◆ **Reading text**:
□ □ □ □ □
The deaths mark the third high-profile case of Dalit murders in Ahmednagar since early last year, when the body parts of three young male cleaners were found in and near a septic tank.
Several higher-caste men were arrested in that case, believed to have been motivated by an inter-caste love affair, and the matter is still at court.
"Dalits have completely lost faith in the government as well as the police. The question haunting them is: why are Dalits being murdered?" said local activist Baba Rajguru.
Whether the recent Javkheda deaths were in fact caste-related is a matter of speculation -- despite 100-plus police officers working on the case over the past six weeks, the motive is unclear and nobody has been arrested.
Police suggest the culprit probably came from inside the Dalit community, while varying rumours point to an affair with a higher-caste woman, a property dispute or even links to local communist guerrillas.
But the Dalit status of the victims has drawn a stream of Indian politicians, activists and journalists to the village, set amid jowar and cotton crops, where police are keeping watch.
Rallies have been held in Indian cities and on the streets of New York, where a global Dalit group submitted a petition to the United Nations chiding the "clueless" police and calling for Ahmednagar to be declared an "atrocity prone" area, according to reports.
"If it doesn't get solved, the relationship between us and the Dalits is going the get worse," said Javkheda's village chief Uddhav Wagh, himself of the higher Maratha caste, over tea in his spacious home.
Wagh is convinced the murders were not caste-related, and he said such speculation was mainly from outsiders and was fuelling tensions in the community.
He pointed to the lack of any discord during his six decades in the village, where Dalits still tend to live on the outskirts, although he takes a dim view of inter-caste romance among the village youth.
"If such kind of affairs are known about by the parents, they make them understand not to do this," he said.
Uneven progress has been made in loosening caste restrictions since India?s independence in 1947. The constitution abolished "untouchability" ? the custom of ostracising low-caste workers because they are seen as "unclean", and who usually do jobs such as rubbish disposal and sewer cleaning.
□ □ □ □ □
◆ **Available data**:
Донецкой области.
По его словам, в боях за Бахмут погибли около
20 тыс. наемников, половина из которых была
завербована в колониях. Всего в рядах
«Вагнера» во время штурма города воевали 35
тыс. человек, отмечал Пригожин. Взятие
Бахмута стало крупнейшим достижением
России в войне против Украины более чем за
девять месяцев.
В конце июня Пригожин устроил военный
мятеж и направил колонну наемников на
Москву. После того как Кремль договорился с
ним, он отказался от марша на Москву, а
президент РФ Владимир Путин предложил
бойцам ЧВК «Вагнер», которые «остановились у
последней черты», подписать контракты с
□ □ □ □ □
◆ **Exercise description**: For each statement below, answer yes or no to whether it agrees with the article on the Javkheda deaths, and quote the article's words that settle it. 1. Nobody has been arrested for the Javkheda deaths. 2. Uddhav Wagh belongs to the Dalit community. 3. A global Dalit group submitted a petition to the United Nations in New York.

◆ **Written answer**:
1. Yes: "the motive is unclear and nobody has been arrested."
2. No: "himself of the higher Maratha caste"
3. Yes: "on the streets of New York, where a global Dalit group submitted a petition to the United Nations"